達彦さんのその後
総務省の2024年の家計調査報告によると、65歳以上の無職単身世帯の年金などの社会保障給付の平均額は12.1万円に対し支出の平均は14.9万円、約2.8万円が不足する計算です。不足分は勤労収入によって補うか、または貯蓄を取り崩していくことになるでしょう。
達彦さんは、頼みの綱だった親の遺産をあてにできなくなり、いまさらながら自分の老後が不安になりはじめました。このまま60歳の定年まで同じ働き方をした場合、達彦さんが65歳から受け取れる年金は12.8万円です。年金だけで生活するのは厳しいでしょう。

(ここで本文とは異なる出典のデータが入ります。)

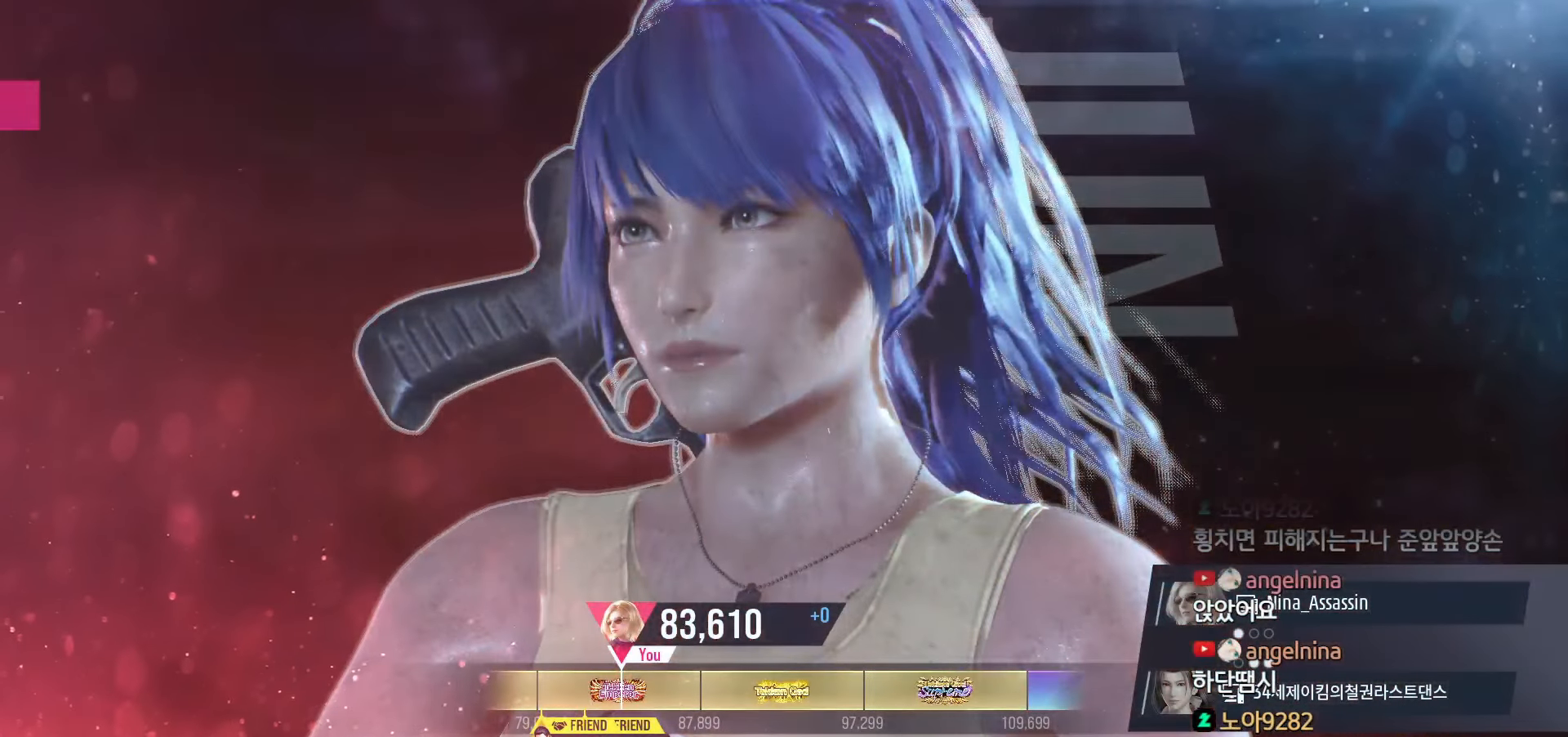
{"buttons": [], "left_stick": "center", "events": []}
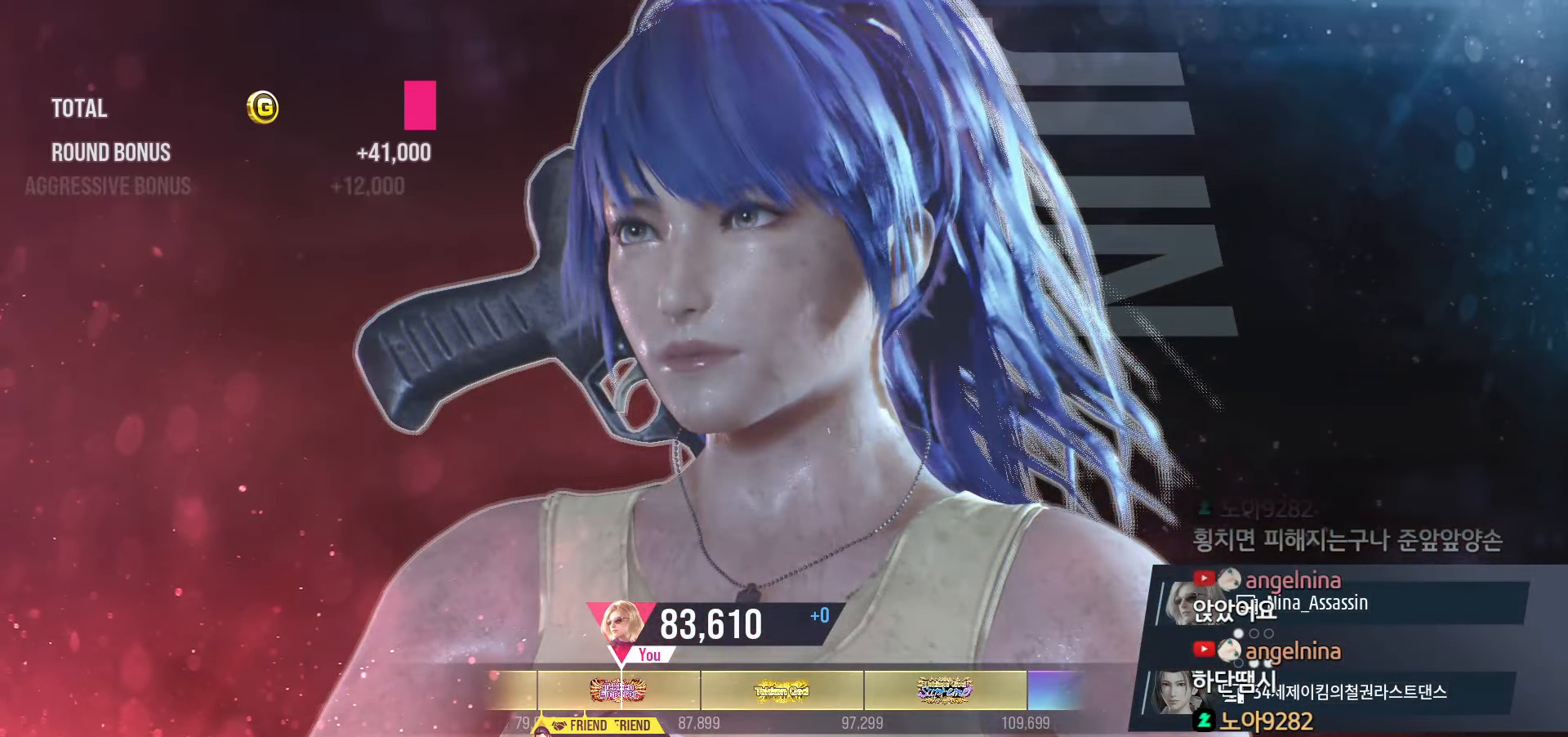
{"buttons": [], "left_stick": "center", "events": []}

状況が変わったいま、いつ辞めてもいいと思っていた会社にしがみつくしかなさそうです。今後は少しずつでも老後のためにお金を貯めていこうと考えたものの、なにから始めればいいのわからず筆者のもとを訪れたということでした。
老後資金の作り方
お金を貯めることに関心がなかった人にとって、これまでの習慣を変えることは簡単ではありません。そこで効果的な方法が、オーソドックスですが「先取貯金」です。
たとえば、個人型確定拠出年金制度(iDeCo)に加入すれば、老後資金の準備と節税の両方がかないますiDeCoのハードルが高いようなら自動積立預金や積立型保険などを検討してみましょう。いずれにしても「使う前に先取りで貯める」仕組みづくりが大切です。
65歳まで働くとすれば、50歳という年齢は老後資金作りを始めるのに遅すぎることはありません。教育費の支払いを終えて老後資金の準備に入るのは50代からが多いと、日々の相談業務のなかで感じます。
いずれにしても、親の資産をあてにしすぎるのはリスクです。自分の老後は自分で面倒を見ることを基本と考えて資金計画をしていく必要があります。
「想定外」を減らすためにも、日ごろから家族間のコミュニケーションを密にして、親の意向を把握しておくことも大切でしょう。